Et la suite? Passez voir à la Cité internationale à Paris des seniors jouer au foot en… marchant. Une association française de football en marchant (AFFM) a repris l’idée aux Anglais qui la pratiquent depuis 2011. Avec, s’il-vous-plaît, une Coupe du monde pour stimuler les équipes qui mêlent hommes et femmes, puisque le sport est sans contact. Une heure sur le terrain, c’est 10 000 pas à peu près assurés. Inscrivez-vous!

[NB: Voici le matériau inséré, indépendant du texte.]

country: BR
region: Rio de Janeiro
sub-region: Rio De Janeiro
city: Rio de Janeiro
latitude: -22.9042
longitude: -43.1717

Plus loufoque est cette application WeWard lancée en 2019 sur laquelle on connecte ses données Google Fit ou Apple Santé. Si vous êtes un excellent marcheur, du genre 20 000 pas/jour, ça représente 5 euros par mois ou 60 euros par an qu’on peut gonfler… en visionnant de la pub. Le tout à échanger contre des cadeaux (genre entrée à Disneyland) ou des bons d’achat sur le site… Quitte à trouver l’application imbécile, on peut aussi tromper son podomètre sans marcher pour gagner des points en accrochant son téléphone au collier de son chien, aux roues de son vélo, aux pales de son ventilateur, etc.

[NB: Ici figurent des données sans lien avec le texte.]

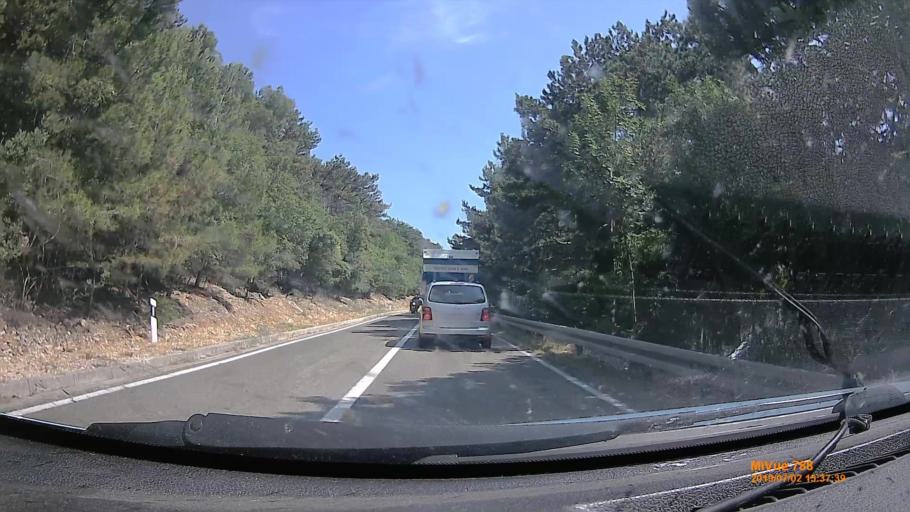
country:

Question annexe suggérée par un collègue paléontologue: depuis que la bipédie nous a séparé des singes il y a environ 8 millions d’années par la marche debout, pourquoi avons-nous cédé à l’hubris de la vitesse que les chevaux, puis les machines nous ont donnée? Il y avait bien des champions aux jeux à Olympie, mais leur exploit était offert aux dieux. Ce qu’on appelle aujourd’hui les JO étaient des cérémonies religieuses. Certes, les puissants à cheval ont initié aussi les premières voitures qui ont suscité l’envie d’imiter ces chanceux de la loterie sociale. En restant rivés sur le compteur, risquons le constat que l’humanité lancée dans la course à la vitesse (trains, avions, etc.) n’a jamais connu autant de marcheurs.

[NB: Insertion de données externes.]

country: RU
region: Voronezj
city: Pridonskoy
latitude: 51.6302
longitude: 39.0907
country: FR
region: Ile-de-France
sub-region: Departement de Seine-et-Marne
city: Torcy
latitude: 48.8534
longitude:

Les bénéfices perdus de la marche (on ne parle plus des 10 000 pas) sautent aux yeux lorsqu’on imagine la taille des espaces confisqués dans les villes aux territoires des marcheurs (on ne parle plus des marcheurs mais des espaces). Puisqu’on est en géographie, un designer a eu l’idée de représenter ce que la bagnole a pris aux piétons. Édifiant… Reste que la reconquête du bitume passera par la loi (Mme Hidalgo se fâche contre les SUV, le ministère de l’Environnement contre les voitures polluantes à coup de vignettes Critair). Et pourquoi pas par ces foutus 10 000 pas qui rappellent aux humains qu’avec la possibilité d’un collapsus qui dépeuplerait l’Île-de-France à l’horizon 2050, l’entraînement qu’ils ont initié ne sera pas de trop:
«Le territoire sera vu et vécu non pas comme un simple support, mais comme un organisme vivant. (…) La libération des espaces occupés par l’automobile va entraîner un basculement vers la reterritorialisation. Les métiers du contact physique avec le sol et les éléments seront valorisés alors que la numérisation des villes se sera dégradée, puis interrompue en raison de l’intermittence des réseaux électriques et de l’impossibilité de continuer à entretenir des infrastructures hautement complexes.» (Source: Institut Momentum).